Extracted records:
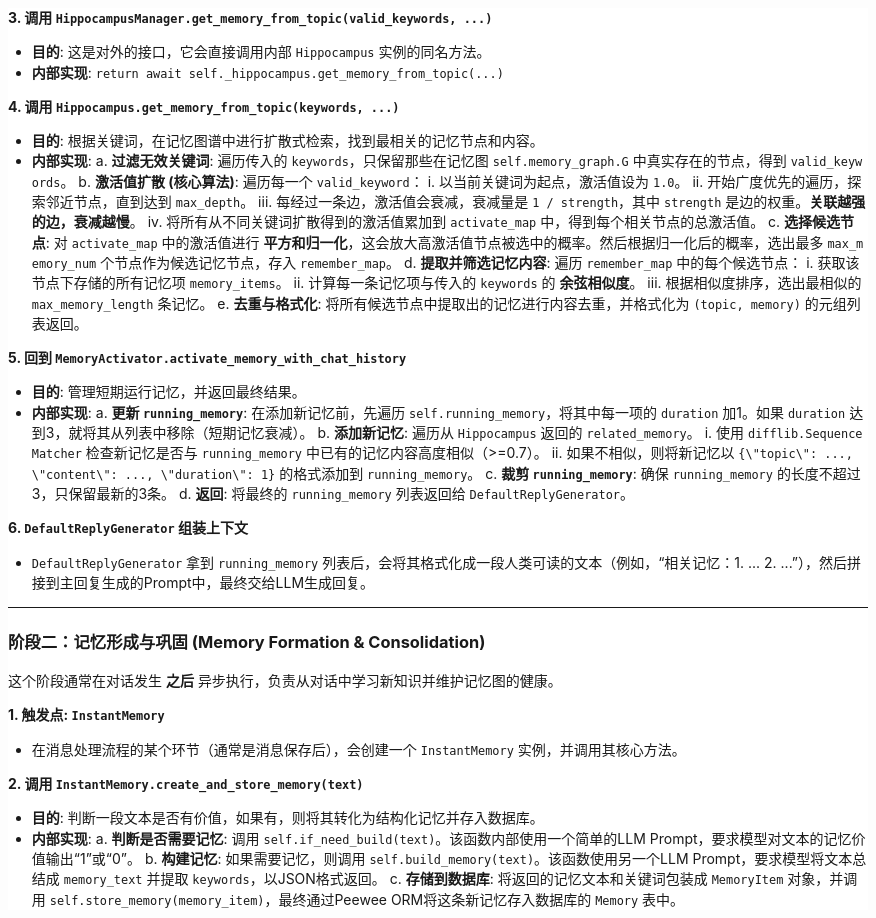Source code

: **3. 调用 `HippocampusManager.get_memory_from_topic(valid_keywords, ...)`**
   - **目的**: 这是对外的接口，它会直接调用内部 `Hippocampus` 实例的同名方法。
   - **内部实现**: `return await self._hippocampus.get_memory_from_topic(...)`

**4. 调用 `Hippocampus.get_memory_from_topic(keywords, ...)`**
   - **目的**: 根据关键词，在记忆图谱中进行扩散式检索，找到最相关的记忆节点和内容。
   - **内部实现**:
     a. **过滤无效关键词**: 遍历传入的 `keywords`，只保留那些在记忆图 `self.memory_graph.G` 中真实存在的节点，得到 `valid_keywords`。
     b. **激活值扩散 (核心算法)**: 遍历每一个 `valid_keyword`：
        i.  以当前关键词为起点，激活值设为 `1.0`。
        ii. 开始广度优先的遍历，探索邻近节点，直到达到 `max_depth`。
        iii. 每经过一条边，激活值会衰减，衰减量是 `1 / strength`，其中 `strength` 是边的权重。**关联越强的边，衰减越慢**。
        iv. 将所有从不同关键词扩散得到的激活值累加到 `activate_map` 中，得到每个相关节点的总激活值。
     c. **选择候选节点**: 对 `activate_map` 中的激活值进行 **平方和归一化**，这会放大高激活值节点被选中的概率。然后根据归一化后的概率，选出最多 `max_memory_num` 个节点作为候选记忆节点，存入 `remember_map`。
     d. **提取并筛选记忆内容**: 遍历 `remember_map` 中的每个候选节点：
        i.  获取该节点下存储的所有记忆项 `memory_items`。
        ii. 计算每一条记忆项与传入的 `keywords` 的 **余弦相似度**。
        iii. 根据相似度排序，选出最相似的 `max_memory_length` 条记忆。
     e. **去重与格式化**: 将所有候选节点中提取出的记忆进行内容去重，并格式化为 `(topic, memory)` 的元组列表返回。

**5. 回到 `MemoryActivator.activate_memory_with_chat_history`**
   - **目的**: 管理短期运行记忆，并返回最终结果。
   - **内部实现**:
     a. **更新 `running_memory`**: 在添加新记忆前，先遍历 `self.running_memory`，将其中每一项的 `duration` 加1。如果 `duration` 达到3，就将其从列表中移除（短期记忆衰减）。
     b. **添加新记忆**: 遍历从 `Hippocampus` 返回的 `related_memory`。
        i.  使用 `difflib.SequenceMatcher` 检查新记忆是否与 `running_memory` 中已有的记忆内容高度相似（>=0.7）。
        ii. 如果不相似，则将新记忆以 `{\"topic\": ..., \"content\": ..., \"duration\": 1}` 的格式添加到 `running_memory`。
     c. **裁剪 `running_memory`**: 确保 `running_memory` 的长度不超过3，只保留最新的3条。
     d. **返回**: 将最终的 `running_memory` 列表返回给 `DefaultReplyGenerator`。

**6. `DefaultReplyGenerator` 组装上下文**
   - `DefaultReplyGenerator` 拿到 `running_memory` 列表后，会将其格式化成一段人类可读的文本（例如，“相关记忆：1. ... 2. ...”），然后拼接到主回复生成的Prompt中，最终交给LLM生成回复。

---

### **阶段二：记忆形成与巩固 (Memory Formation & Consolidation)**

这个阶段通常在对话发生 **之后** 异步执行，负责从对话中学习新知识并维护记忆图的健康。

**1. 触发点: `InstantMemory`**
   - 在消息处理流程的某个环节（通常是消息保存后），会创建一个 `InstantMemory` 实例，并调用其核心方法。

**2. 调用 `InstantMemory.create_and_store_memory(text)`**
   - **目的**: 判断一段文本是否有价值，如果有，则将其转化为结构化记忆并存入数据库。
   - **内部实现**:
     a. **判断是否需要记忆**: 调用 `self.if_need_build(text)`。该函数内部使用一个简单的LLM Prompt，要求模型对文本的记忆价值输出“1”或“0”。
     b. **构建记忆**: 如果需要记忆，则调用 `self.build_memory(text)`。该函数使用另一个LLM Prompt，要求模型将文本总结成 `memory_text` 并提取 `keywords`，以JSON格式返回。
     c. **存储到数据库**: 将返回的记忆文本和关键词包装成 `MemoryItem` 对象，并调用 `self.store_memory(memory_item)`，最终通过Peewee ORM将这条新记忆存入数据库的 `Memory` 表中。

**What you are asked to do**
How many lines of the rows above contain the string "self"? Reply with the number only.

**Response below**
6